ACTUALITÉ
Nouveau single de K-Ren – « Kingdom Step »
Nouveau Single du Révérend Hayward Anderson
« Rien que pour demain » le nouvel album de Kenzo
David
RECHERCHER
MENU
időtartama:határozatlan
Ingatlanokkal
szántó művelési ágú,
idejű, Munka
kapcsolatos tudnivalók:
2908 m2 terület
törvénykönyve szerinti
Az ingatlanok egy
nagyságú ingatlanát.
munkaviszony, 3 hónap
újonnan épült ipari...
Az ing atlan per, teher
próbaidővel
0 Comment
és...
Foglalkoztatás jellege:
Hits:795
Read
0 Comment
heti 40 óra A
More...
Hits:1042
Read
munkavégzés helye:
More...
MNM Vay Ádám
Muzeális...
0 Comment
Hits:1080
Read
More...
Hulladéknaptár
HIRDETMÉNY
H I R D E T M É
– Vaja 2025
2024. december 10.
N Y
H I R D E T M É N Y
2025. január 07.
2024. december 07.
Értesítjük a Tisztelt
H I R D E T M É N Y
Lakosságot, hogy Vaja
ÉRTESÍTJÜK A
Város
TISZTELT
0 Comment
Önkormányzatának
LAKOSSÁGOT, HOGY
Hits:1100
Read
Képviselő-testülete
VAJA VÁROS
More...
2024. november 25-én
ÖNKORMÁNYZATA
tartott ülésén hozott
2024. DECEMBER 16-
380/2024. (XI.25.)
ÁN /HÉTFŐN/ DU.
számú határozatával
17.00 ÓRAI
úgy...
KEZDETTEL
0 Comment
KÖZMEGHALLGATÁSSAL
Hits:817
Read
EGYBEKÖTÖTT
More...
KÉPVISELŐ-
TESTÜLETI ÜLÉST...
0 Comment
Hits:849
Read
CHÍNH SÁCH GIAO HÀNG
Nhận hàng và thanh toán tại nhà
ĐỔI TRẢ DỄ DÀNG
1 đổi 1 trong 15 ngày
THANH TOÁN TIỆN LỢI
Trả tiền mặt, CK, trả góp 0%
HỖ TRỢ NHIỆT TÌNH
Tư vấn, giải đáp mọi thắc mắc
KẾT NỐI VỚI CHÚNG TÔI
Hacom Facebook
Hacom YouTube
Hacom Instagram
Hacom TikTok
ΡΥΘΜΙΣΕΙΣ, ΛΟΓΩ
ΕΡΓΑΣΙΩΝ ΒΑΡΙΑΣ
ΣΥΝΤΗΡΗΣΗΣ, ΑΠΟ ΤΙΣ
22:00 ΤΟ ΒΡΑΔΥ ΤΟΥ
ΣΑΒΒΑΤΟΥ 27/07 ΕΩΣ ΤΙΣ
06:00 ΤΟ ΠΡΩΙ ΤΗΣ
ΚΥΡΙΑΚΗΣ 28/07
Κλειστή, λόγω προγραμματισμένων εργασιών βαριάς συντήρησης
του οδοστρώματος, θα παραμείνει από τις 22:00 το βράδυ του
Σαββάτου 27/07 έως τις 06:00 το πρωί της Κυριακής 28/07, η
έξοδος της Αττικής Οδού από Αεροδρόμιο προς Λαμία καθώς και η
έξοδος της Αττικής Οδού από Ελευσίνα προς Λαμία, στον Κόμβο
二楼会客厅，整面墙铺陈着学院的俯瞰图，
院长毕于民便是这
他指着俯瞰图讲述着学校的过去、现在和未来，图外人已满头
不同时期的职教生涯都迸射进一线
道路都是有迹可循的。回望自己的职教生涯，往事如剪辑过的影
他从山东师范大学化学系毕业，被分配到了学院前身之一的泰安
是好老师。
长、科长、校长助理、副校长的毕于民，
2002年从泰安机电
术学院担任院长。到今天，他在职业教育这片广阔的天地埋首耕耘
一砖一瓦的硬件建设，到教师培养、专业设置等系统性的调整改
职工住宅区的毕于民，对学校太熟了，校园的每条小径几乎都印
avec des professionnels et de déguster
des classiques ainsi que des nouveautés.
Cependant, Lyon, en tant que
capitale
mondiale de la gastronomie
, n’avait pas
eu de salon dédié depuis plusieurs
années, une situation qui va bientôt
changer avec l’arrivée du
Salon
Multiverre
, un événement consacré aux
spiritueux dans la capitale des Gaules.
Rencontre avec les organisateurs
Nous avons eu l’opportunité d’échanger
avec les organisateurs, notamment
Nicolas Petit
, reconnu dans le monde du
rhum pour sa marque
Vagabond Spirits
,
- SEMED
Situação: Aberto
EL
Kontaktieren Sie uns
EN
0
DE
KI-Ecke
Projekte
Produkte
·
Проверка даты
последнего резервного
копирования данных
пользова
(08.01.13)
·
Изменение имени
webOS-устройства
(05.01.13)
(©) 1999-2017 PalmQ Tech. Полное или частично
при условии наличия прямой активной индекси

▬▬▬▬▬▬▬▬▬▬

Request: Print the entries exactly as they appear, from the first line through the line that contains "ΣΥΝΤΗΡΗΣΗΣ, ΑΠΟ ΤΙΣ", including that line.

Response box:
ACTUALITÉ
Nouveau single de K-Ren – « Kingdom Step »
Nouveau Single du Révérend Hayward Anderson
« Rien que pour demain » le nouvel album de Kenzo
David
RECHERCHER
MENU
időtartama:határozatlan
Ingatlanokkal
szántó művelési ágú,
idejű, Munka
kapcsolatos tudnivalók:
2908 m2 terület
törvénykönyve szerinti
Az ingatlanok egy
nagyságú ingatlanát.
munkaviszony, 3 hónap
újonnan épült ipari...
Az ing atlan per, teher
próbaidővel
0 Comment
és...
Foglalkoztatás jellege:
Hits:795
Read
0 Comment
heti 40 óra A
More...
Hits:1042
Read
munkavégzés helye:
More...
MNM Vay Ádám
Muzeális...
0 Comment
Hits:1080
Read
More...
Hulladéknaptár
HIRDETMÉNY
H I R D E T M É
– Vaja 2025
2024. december 10.
N Y
H I R D E T M É N Y
2025. január 07.
2024. december 07.
Értesítjük a Tisztelt
H I R D E T M É N Y
Lakosságot, hogy Vaja
ÉRTESÍTJÜK A
Város
TISZTELT
0 Comment
Önkormányzatának
LAKOSSÁGOT, HOGY
Hits:1100
Read
Képviselő-testülete
VAJA VÁROS
More...
2024. november 25-én
ÖNKORMÁNYZATA
tartott ülésén hozott
2024. DECEMBER 16-
380/2024. (XI.25.)
ÁN /HÉTFŐN/ DU.
számú határozatával
17.00 ÓRAI
úgy...
KEZDETTEL
0 Comment
KÖZMEGHALLGATÁSSAL
Hits:817
Read
EGYBEKÖTÖTT
More...
KÉPVISELŐ-
TESTÜLETI ÜLÉST...
0 Comment
Hits:849
Read
CHÍNH SÁCH GIAO HÀNG
Nhận hàng và thanh toán tại nhà
ĐỔI TRẢ DỄ DÀNG
1 đổi 1 trong 15 ngày
THANH TOÁN TIỆN LỢI
Trả tiền mặt, CK, trả góp 0%
HỖ TRỢ NHIỆT TÌNH
Tư vấn, giải đáp mọi thắc mắc
KẾT NỐI VỚI CHÚNG TÔI
Hacom Facebook
Hacom YouTube
Hacom Instagram
Hacom TikTok
ΡΥΘΜΙΣΕΙΣ, ΛΟΓΩ
ΕΡΓΑΣΙΩΝ ΒΑΡΙΑΣ
ΣΥΝΤΗΡΗΣΗΣ, ΑΠΟ ΤΙΣ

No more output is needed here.